Task to carry out =>
Copy the lines below without any change, starting at the line with "pose: elev=313.8 azim=195.3" and ending at the line with "Dot at: (263, 272)", both of those included.

------ Data shown

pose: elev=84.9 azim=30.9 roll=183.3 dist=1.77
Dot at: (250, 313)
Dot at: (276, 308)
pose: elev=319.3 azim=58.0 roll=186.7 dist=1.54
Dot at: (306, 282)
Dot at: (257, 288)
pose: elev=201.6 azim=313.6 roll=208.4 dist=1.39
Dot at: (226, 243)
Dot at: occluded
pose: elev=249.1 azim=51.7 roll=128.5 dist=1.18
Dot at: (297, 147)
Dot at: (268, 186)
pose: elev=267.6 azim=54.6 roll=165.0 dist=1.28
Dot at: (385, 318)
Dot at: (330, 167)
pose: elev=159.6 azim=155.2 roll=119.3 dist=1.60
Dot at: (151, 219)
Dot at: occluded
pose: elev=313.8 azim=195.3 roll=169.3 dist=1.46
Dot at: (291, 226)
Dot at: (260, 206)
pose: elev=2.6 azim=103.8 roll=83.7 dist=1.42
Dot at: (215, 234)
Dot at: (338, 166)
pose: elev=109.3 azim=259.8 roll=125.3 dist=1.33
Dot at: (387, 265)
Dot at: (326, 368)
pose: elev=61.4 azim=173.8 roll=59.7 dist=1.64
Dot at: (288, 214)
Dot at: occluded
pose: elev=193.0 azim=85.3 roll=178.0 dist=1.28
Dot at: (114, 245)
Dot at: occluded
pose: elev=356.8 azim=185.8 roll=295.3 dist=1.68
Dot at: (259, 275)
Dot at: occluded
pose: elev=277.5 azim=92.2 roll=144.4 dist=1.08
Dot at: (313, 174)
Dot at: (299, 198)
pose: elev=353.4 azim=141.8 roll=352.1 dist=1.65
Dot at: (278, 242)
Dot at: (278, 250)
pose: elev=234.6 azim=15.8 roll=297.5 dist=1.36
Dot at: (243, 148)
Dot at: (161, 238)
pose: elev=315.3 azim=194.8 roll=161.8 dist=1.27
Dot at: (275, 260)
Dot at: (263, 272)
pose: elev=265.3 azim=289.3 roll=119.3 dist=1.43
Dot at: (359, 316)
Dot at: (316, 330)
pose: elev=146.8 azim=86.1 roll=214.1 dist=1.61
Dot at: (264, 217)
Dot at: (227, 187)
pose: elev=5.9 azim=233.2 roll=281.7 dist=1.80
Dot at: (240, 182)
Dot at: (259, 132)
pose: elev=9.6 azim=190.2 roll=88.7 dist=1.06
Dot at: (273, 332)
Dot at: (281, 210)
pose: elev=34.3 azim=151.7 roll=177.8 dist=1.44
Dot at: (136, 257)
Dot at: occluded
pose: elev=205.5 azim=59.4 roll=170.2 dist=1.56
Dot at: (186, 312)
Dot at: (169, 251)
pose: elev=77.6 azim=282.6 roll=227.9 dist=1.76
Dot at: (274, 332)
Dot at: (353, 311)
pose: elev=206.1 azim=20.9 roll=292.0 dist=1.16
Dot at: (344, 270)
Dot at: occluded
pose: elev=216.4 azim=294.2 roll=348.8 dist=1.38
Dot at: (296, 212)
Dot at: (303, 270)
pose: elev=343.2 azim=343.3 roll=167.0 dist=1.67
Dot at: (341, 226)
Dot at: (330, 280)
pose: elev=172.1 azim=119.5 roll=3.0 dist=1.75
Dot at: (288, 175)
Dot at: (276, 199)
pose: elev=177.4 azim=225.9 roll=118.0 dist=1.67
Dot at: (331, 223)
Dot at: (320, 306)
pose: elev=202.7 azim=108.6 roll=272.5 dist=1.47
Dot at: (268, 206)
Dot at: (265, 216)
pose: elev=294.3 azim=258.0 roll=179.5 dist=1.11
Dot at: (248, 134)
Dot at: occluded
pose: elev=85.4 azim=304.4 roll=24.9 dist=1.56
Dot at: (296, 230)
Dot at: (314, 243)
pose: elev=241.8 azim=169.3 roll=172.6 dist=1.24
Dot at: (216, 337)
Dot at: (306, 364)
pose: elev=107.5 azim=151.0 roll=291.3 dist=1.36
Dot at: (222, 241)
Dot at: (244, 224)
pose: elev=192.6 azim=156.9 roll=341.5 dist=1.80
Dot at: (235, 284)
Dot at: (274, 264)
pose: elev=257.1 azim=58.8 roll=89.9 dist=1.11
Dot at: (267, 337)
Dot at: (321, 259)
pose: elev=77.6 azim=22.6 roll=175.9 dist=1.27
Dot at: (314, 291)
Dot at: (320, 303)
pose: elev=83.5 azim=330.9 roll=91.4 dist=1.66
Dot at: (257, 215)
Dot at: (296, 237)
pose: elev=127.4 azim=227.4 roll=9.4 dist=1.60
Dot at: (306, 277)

------------

Complete output =>
pose: elev=313.8 azim=195.3 roll=169.3 dist=1.46
Dot at: (291, 226)
Dot at: (260, 206)
pose: elev=2.6 azim=103.8 roll=83.7 dist=1.42
Dot at: (215, 234)
Dot at: (338, 166)
pose: elev=109.3 azim=259.8 roll=125.3 dist=1.33
Dot at: (387, 265)
Dot at: (326, 368)
pose: elev=61.4 azim=173.8 roll=59.7 dist=1.64
Dot at: (288, 214)
Dot at: occluded
pose: elev=193.0 azim=85.3 roll=178.0 dist=1.28
Dot at: (114, 245)
Dot at: occluded
pose: elev=356.8 azim=185.8 roll=295.3 dist=1.68
Dot at: (259, 275)
Dot at: occluded
pose: elev=277.5 azim=92.2 roll=144.4 dist=1.08
Dot at: (313, 174)
Dot at: (299, 198)
pose: elev=353.4 azim=141.8 roll=352.1 dist=1.65
Dot at: (278, 242)
Dot at: (278, 250)
pose: elev=234.6 azim=15.8 roll=297.5 dist=1.36
Dot at: (243, 148)
Dot at: (161, 238)
pose: elev=315.3 azim=194.8 roll=161.8 dist=1.27
Dot at: (275, 260)
Dot at: (263, 272)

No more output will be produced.